Think about these seven words: "Give us this day our daily bread." Trusting in God's generosity we pray with a confident hope that God will be faithful to God's promise to provide all that we need for our daily living.
Just seven simple, common words, but they are remarkably comprehensive. Martin Luther reminds us that Jesus directs us in this prayer to look to God not only for daily nourishment but also for everything else we need for our life — clothing, shelter, health, good neighbors, favorable and just conditions for work in labor and business, good and wise governance, public safety and peace, and protection from dangers and evil.
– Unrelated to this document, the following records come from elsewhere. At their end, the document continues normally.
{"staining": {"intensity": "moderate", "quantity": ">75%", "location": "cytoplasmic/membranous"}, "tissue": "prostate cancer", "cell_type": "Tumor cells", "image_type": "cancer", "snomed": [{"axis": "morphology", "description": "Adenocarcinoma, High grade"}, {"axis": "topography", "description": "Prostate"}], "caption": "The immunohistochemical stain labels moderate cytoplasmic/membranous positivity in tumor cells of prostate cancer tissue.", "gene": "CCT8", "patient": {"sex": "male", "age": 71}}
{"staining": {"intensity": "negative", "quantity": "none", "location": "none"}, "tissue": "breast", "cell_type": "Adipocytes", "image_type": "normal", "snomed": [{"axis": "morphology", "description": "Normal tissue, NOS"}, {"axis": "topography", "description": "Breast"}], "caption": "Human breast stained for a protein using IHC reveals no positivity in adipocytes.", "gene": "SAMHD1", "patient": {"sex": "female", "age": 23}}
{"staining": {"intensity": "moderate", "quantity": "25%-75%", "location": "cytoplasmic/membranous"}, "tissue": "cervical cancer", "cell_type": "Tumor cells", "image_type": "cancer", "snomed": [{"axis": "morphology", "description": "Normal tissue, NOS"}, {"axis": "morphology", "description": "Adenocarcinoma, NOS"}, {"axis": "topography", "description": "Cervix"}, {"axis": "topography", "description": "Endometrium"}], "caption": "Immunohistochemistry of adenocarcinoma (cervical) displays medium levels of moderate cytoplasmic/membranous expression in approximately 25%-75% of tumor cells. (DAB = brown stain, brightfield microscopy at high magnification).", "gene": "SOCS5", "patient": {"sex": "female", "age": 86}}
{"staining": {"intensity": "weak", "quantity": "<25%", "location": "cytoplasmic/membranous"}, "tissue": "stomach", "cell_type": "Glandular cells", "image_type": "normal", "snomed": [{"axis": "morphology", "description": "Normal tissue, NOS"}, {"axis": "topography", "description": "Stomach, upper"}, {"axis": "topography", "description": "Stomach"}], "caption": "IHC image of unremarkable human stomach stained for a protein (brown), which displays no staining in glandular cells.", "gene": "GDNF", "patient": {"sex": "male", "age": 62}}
"Give us this day our daily bread" connects us to all of humanity and to all of God's creation. It causes us to ask, "Who are those who are hungry in our community?" And, "Why is there still hunger in a world of such abundance?" As we pray this petition and consider the questions that arise in our hearts, we gain a better understanding of the global food crisis described in this issue of The Lutheran ("Approaching the global food crisis
"Give us this day our daily bread" also can be a prayer of confession. When we are not just and generous stewards of the bountiful creation God has entrusted to us, this petition can lead to a repentant life that will renew us. By dying each day to our insatiable needs to consume and being raised with Christ, we turn to serve our neighbor who hungers for food, justice, mercy and a meaningful life.
This petition becomes our commitment to respond generously so that no one will go to bed hungry this night. ELCA members have an opportunity for such generosity through a gift to ELCA World Hunger
. We also live out that commitment through congregations that host meals, support food pantries and provide shelter.
The petition also calls us to live out our baptismal vocation as citizens who advocate for justice and peace.
In a Lutheran World Information
article, Timothy Wengert, professor of the history of Christianity at the Lutheran Seminary at Philadelphia
, draws this conclusion on the fourth petition from Luther's Large Catechism: "Indeed the greatest need of all is to pray for civil authorities and the government, for it is chiefly through them that God provides us daily bread and the comforts of this life. With these words Luther links the purpose and goal of civil authority to the basic right to live without want."
Luther also instructs us that in this petition we are not just asking God for daily bread but for God's bountiful gifts. He writes: "In fact, God gives daily bread without our prayer, even to all evil people, but we ask in this prayer that God cause us to recognize what our daily bread is and to receive it with thanksgiving."
"Give Us Today Our Daily Bread" will be the theme of the Lutheran World Federation Assembly
next summer in Stuttgart, Germany. I invite you to explore the resources that are being made available in advance of the gathering, both to participate in the assembly's work and to inform your life of daily prayer and discipleship.
Finally, we return to the one who teaches us to pray these words: Jesus. His promise is clear: "I am the bread of life. Whoever comes to me will never be hungry, and whoever believes in me will never be thirsty" (John 6:35
). Jesus comes into your life through word and bread and wine, filling you with God's mercy, joining you to all of suffering humanity, and sending you to serve your neighbor with generosity, to work for justice with courage, and care for God's creation with wisdom and hope.